Is It Time For a Timeshare?

I have to start with a little admission, I am one of those people who have used timeshare companies for a lot of free weekends. It started even before I was married some 19 years ago. Somehow I convinced my then girlfriend to go with me to Mexico using air miles and all she had to do was sit through a 45 minute presentation. She agreed to go, and by the time we left that 45 minute presentation two and half hours later, we agreed to never do that again. I was just happy she didn’t ask for the next flight home.
A couple years later another company called, we bit and off to Vegas we went. By the time we left that 45 minute presentation two and half hours later, we agreed to never do that again.

A couple years later another company called, we bit and off to Newport Beach we went. Do you see a pattern developing here? This time the 45 minutes really was 45 minutes and they were very nice. We said no, and the guy said “I have 5 appointments today, 3 will buy, so if you’ll excuse me I need to be ready for buyers.” and he left.
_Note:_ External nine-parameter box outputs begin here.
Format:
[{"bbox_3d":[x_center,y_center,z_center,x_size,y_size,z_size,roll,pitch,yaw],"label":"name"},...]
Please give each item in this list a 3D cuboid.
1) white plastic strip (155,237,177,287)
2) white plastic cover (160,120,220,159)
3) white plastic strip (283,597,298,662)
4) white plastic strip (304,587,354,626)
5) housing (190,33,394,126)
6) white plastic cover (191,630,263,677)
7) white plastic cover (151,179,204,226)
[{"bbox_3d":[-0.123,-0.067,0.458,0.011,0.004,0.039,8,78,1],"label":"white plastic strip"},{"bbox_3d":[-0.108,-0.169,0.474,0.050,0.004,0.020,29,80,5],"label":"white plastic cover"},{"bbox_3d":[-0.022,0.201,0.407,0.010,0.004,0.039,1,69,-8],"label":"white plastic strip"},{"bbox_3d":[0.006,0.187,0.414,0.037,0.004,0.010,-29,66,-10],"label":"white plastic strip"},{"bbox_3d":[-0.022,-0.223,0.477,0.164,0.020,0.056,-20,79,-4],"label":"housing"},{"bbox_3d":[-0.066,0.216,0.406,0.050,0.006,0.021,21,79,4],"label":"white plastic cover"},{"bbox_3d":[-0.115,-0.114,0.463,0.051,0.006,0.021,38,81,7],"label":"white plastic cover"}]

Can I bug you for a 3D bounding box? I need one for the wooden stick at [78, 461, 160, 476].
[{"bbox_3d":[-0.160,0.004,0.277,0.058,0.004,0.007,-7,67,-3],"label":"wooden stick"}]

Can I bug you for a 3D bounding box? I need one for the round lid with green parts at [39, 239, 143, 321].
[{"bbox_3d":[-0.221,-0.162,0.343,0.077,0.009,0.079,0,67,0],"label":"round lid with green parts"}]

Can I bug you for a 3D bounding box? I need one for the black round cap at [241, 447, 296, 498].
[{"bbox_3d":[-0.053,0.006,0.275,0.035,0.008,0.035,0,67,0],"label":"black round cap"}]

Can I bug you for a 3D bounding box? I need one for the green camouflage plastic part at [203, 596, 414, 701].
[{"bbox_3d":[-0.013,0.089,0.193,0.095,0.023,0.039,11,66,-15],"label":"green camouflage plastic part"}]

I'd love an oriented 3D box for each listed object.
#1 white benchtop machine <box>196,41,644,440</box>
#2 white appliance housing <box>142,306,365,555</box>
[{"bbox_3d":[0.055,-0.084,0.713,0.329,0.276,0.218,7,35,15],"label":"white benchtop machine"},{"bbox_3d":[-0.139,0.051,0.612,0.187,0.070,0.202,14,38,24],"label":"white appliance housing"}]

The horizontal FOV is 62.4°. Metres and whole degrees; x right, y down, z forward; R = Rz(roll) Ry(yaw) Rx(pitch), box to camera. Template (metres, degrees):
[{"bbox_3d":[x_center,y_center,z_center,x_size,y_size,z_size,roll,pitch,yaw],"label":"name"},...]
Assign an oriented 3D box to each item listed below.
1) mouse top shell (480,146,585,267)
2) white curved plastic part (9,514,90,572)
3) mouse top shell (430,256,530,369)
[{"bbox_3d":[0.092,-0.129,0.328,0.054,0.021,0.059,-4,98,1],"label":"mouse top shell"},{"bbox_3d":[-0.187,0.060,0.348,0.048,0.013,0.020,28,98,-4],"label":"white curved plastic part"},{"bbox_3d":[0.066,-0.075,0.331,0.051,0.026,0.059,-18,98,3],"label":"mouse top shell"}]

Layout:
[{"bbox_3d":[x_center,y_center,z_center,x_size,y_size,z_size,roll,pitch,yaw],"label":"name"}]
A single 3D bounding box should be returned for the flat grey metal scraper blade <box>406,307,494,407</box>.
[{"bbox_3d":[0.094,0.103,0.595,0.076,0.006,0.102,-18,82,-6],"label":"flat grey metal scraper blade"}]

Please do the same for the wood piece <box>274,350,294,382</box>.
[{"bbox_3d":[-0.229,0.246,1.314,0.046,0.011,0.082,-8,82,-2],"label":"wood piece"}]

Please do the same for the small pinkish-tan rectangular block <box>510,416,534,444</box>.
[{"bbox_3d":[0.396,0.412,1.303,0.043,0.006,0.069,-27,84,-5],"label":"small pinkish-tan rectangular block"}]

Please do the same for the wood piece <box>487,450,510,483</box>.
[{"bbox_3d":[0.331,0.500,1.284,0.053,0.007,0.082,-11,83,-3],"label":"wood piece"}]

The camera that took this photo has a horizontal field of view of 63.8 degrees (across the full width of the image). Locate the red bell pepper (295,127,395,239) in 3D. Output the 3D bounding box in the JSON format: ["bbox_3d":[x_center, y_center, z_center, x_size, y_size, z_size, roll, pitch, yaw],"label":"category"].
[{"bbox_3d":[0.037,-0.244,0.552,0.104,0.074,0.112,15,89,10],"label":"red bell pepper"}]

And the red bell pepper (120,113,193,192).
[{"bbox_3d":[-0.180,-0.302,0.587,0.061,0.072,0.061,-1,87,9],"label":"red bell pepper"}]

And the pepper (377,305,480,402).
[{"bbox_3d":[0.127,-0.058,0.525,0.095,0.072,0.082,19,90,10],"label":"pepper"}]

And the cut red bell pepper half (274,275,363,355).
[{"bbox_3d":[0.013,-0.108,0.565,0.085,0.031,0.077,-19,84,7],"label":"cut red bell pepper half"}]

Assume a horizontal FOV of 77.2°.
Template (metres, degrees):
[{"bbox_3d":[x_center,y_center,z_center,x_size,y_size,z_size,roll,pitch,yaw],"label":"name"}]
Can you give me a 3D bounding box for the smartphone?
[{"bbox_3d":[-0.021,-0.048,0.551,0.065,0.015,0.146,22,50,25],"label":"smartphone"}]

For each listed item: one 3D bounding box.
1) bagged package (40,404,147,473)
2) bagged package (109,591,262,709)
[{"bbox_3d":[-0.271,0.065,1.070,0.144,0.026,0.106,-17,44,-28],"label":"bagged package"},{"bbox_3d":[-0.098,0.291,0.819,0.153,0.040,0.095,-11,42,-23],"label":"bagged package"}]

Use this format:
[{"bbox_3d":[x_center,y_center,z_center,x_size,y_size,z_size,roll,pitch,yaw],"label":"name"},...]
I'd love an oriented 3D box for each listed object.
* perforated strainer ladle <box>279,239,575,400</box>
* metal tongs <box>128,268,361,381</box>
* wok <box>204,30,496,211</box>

The very next year another company called and off to San Antonio we went. This one was the worst. Three hours into the pressure cooker, threats of double charging for our free weekend if we didn’t hang around, I finally said “What is the least expensive thing we can buy to get out of here right now?”

 

He showed us a “trial” package that gave us two years of timeshare time, then it went away. My credit card flew out of my wallet as fast as it could and without missing a beat the salesman ran it through the machine and handed me a receipt, and said “I’ll be here when you come back to buy for good, you are going to enjoy this.”
Over the next two years we used every penny of that timeshare we could. It was supposed to be two weeks per year of a one bedroom for two years. A total of four weeks. My wife made it a challenge to get as much of our “investment” back as possible. She booked a three bedroom for a week on the east coast and we brought my whole family out. Later she booked two bedroom units in Hawaii, Orlando and Nashville. Never once did she get a one bedroom and we stretched it to over 5 weeks using a couple of off peak visits.
Each time we used kayak.com to find cheap hotel rates and compare costs. The timeshare was 20% less expensive, and we had a kitchen and living room every time. Son of gun if the guy wasn’t right. We are now owners, we decided to buy in.
One argument we used for not getting a timeshare was the ownership/equity gain if you own a house. That is still a tough argument since timeshares are increasing in supply to equal demand so the likelihood of the value going up any time soon is close to zero. Disney appears to be doing a very good job of coming close though. Online pricing on the secondary market is much higher than other brands.

 
If you add up all of the expenses of taking care of a second home that you don’t use, a timeshare might not be a bad deal. If you don’t want the headaches of renting out your place when you aren’t using it, a time share looks better every minute. In the best case you could do both, buy a slightly smaller condo at a place you like to go for long vacations or visit frequently and get a timeshare to hit the road anytime you like.

 
Most of the timeshare companies have two levels of ownership. The top level is for people who purchased directly from the company and there are a host of advantages and benefits to that group. One of the biggest is being able to book earlier and get extra time or better room upgrades. If you have the ability to book vacations way in advance and have a lot of airline miles from business travel or credit card purchases, buying directly from the developer might be the way to go. The developers are of course always looking to give benefits to limit the value on the secondary market.

I guess it is possible they’ll do something different if they sell out that is. Then again who knows. I haven’t seen a property sell out yet. Once again Disney might be the closest to selling out.
The second group are the people who buy the points at half price online or from timeshare resellers. This is called the “secondary market”. In my case because I don’t normally book more than a month or two in advance, many of the top tier benefits don’t help me, so I bought my time at half price on the secondary market. If there were an “amnesty” period, or if I could buy a few more points to move my points to a higher status, I might consider it.

 

I can’t say for sure if it is my late booking or because I am a “secondary market class” owner but we do get the smaller corner units next to the elevator and ice machine quite often. Even so the rooms are much nicer than similar hotels in the area.
This year my wife and I have been to Hawaii, and were able to send my parents to a resort near their home when their floors were being re-finished. We already have another trip booked to Orlando in the Fall, and are looking for somewhere new and fun to go later.
Once you have the timeshare, and decide to make the best of it, they really can be a lot of fun. Once you pay off the initial purchase, the annual maintenance fees are well below the costs of a hotel from what we have seen. This year so far we have only used about half of our time and are already ahead of the game when compared to hotels in the same area.

 

If nothing else having the timeshare forces us to get out of the house and go somewhere else at least twice a year. It is a great way to shake loose the cobwebs and look at new business ideas and talk about our finances without all of the distractions you have at home.
We met a lady in Hawaii who normally just goes for 3 day weekends an hour from her house. She calls them her quarterly “staycations” even though she isn’t really staying home.
I have always been a proponent of a quarterly financial planning meeting from both home and business. Having a timeshare is one way to do that as well.
To steal the sales pitch from an apartment I once rented a room in, now I think of my timeshare as my “No Hassle Castle.”